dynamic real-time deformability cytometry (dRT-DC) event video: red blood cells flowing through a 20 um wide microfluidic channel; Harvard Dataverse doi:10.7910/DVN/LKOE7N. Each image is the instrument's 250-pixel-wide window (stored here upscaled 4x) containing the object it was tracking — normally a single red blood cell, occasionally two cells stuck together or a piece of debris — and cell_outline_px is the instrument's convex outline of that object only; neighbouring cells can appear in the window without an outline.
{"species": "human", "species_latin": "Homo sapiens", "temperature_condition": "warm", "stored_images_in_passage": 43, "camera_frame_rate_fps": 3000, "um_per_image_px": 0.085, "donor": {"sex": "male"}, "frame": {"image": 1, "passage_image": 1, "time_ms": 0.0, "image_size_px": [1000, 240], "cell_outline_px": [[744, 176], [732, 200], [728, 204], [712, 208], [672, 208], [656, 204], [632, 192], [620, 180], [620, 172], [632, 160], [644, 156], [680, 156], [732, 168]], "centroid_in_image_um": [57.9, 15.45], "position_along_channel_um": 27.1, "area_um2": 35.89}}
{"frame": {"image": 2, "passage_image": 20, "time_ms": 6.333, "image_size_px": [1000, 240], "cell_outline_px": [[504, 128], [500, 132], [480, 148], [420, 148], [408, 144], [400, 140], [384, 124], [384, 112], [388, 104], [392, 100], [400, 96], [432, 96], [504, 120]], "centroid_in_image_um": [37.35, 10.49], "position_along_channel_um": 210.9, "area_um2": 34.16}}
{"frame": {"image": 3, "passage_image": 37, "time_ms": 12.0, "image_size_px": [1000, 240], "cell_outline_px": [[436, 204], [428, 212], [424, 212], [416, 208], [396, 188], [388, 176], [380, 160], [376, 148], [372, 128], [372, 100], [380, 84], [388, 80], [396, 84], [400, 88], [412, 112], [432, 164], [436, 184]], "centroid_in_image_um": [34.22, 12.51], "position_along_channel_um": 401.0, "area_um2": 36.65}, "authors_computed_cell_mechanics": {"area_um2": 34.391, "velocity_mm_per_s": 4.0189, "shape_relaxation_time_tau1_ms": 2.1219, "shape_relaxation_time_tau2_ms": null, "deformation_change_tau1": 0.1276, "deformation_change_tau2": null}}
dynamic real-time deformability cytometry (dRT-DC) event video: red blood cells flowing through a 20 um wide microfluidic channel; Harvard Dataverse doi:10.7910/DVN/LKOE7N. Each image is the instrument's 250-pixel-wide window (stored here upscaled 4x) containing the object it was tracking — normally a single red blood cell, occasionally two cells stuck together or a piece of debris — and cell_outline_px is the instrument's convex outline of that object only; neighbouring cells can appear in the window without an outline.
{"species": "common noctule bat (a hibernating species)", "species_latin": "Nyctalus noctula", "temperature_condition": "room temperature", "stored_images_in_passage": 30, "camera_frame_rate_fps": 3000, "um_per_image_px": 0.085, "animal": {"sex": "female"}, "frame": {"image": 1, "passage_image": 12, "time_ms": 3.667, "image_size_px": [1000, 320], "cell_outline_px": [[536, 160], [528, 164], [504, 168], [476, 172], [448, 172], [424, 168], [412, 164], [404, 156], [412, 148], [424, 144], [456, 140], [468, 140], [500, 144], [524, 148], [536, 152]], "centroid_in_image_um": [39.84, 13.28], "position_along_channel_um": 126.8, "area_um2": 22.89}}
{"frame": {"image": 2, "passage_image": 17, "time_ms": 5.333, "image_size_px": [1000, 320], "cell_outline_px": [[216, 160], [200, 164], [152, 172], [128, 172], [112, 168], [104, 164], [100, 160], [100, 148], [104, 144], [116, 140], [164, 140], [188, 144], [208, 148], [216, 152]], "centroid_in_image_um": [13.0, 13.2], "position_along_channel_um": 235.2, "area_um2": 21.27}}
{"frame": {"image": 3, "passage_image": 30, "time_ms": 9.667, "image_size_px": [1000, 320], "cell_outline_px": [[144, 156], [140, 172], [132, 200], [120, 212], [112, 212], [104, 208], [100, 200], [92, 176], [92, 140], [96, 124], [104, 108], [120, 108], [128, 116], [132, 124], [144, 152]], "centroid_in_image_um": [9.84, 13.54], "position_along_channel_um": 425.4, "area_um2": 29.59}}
+++++
Print every record exactly as it was given.

- **Expected answer**:
dynamic real-time deformability cytometry (dRT-DC) event video: red blood cells flowing through a 20 um wide microfluidic channel; Harvard Dataverse doi:10.7910/DVN/LKOE7N. Each image is the instrument's 250-pixel-wide window (stored here upscaled 4x) containing the object it was tracking — normally a single red blood cell, occasionally two cells stuck together or a piece of debris — and cell_outline_px is the instrument's convex outline of that object only; neighbouring cells can appear in the window without an outline.
{"species": "human", "species_latin": "Homo sapiens", "temperature_condition": "warm", "stored_images_in_passage": 43, "camera_frame_rate_fps": 3000, "um_per_image_px": 0.085, "donor": {"sex": "male"}, "frame": {"image": 1, "passage_image": 1, "time_ms": 0.0, "image_size_px": [1000, 240], "cell_outline_px": [[744, 176], [732, 200], [728, 204], [712, 208], [672, 208], [656, 204], [632, 192], [620, 180], [620, 172], [632, 160], [644, 156], [680, 156], [732, 168]], "centroid_in_image_um": [57.9, 15.45], "position_along_channel_um": 27.1, "area_um2": 35.89}}
{"frame": {"image": 2, "passage_image": 20, "time_ms": 6.333, "image_size_px": [1000, 240], "cell_outline_px": [[504, 128], [500, 132], [480, 148], [420, 148], [408, 144], [400, 140], [384, 124], [384, 112], [388, 104], [392, 100], [400, 96], [432, 96], [504, 120]], "centroid_in_image_um": [37.35, 10.49], "position_along_channel_um": 210.9, "area_um2": 34.16}}
{"frame": {"image": 3, "passage_image": 37, "time_ms": 12.0, "image_size_px": [1000, 240], "cell_outline_px": [[436, 204], [428, 212], [424, 212], [416, 208], [396, 188], [388, 176], [380, 160], [376, 148], [372, 128], [372, 100], [380, 84], [388, 80], [396, 84], [400, 88], [412, 112], [432, 164], [436, 184]], "centroid_in_image_um": [34.22, 12.51], "position_along_channel_um": 401.0, "area_um2": 36.65}, "authors_computed_cell_mechanics": {"area_um2": 34.391, "velocity_mm_per_s": 4.0189, "shape_relaxation_time_tau1_ms": 2.1219, "shape_relaxation_time_tau2_ms": null, "deformation_change_tau1": 0.1276, "deformation_change_tau2": null}}
dynamic real-time deformability cytometry (dRT-DC) event video: red blood cells flowing through a 20 um wide microfluidic channel; Harvard Dataverse doi:10.7910/DVN/LKOE7N. Each image is the instrument's 250-pixel-wide window (stored here upscaled 4x) containing the object it was tracking — normally a single red blood cell, occasionally two cells stuck together or a piece of debris — and cell_outline_px is the instrument's convex outline of that object only; neighbouring cells can appear in the window without an outline.
{"species": "common noctule bat (a hibernating species)", "species_latin": "Nyctalus noctula", "temperature_condition": "room temperature", "stored_images_in_passage": 30, "camera_frame_rate_fps": 3000, "um_per_image_px": 0.085, "animal": {"sex": "female"}, "frame": {"image": 1, "passage_image": 12, "time_ms": 3.667, "image_size_px": [1000, 320], "cell_outline_px": [[536, 160], [528, 164], [504, 168], [476, 172], [448, 172], [424, 168], [412, 164], [404, 156], [412, 148], [424, 144], [456, 140], [468, 140], [500, 144], [524, 148], [536, 152]], "centroid_in_image_um": [39.84, 13.28], "position_along_channel_um": 126.8, "area_um2": 22.89}}
{"frame": {"image": 2, "passage_image": 17, "time_ms": 5.333, "image_size_px": [1000, 320], "cell_outline_px": [[216, 160], [200, 164], [152, 172], [128, 172], [112, 168], [104, 164], [100, 160], [100, 148], [104, 144], [116, 140], [164, 140], [188, 144], [208, 148], [216, 152]], "centroid_in_image_um": [13.0, 13.2], "position_along_channel_um": 235.2, "area_um2": 21.27}}
{"frame": {"image": 3, "passage_image": 30, "time_ms": 9.667, "image_size_px": [1000, 320], "cell_outline_px": [[144, 156], [140, 172], [132, 200], [120, 212], [112, 212], [104, 208], [100, 200], [92, 176], [92, 140], [96, 124], [104, 108], [120, 108], [128, 116], [132, 124], [144, 152]], "centroid_in_image_um": [9.84, 13.54], "position_along_channel_um": 425.4, "area_um2": 29.59}}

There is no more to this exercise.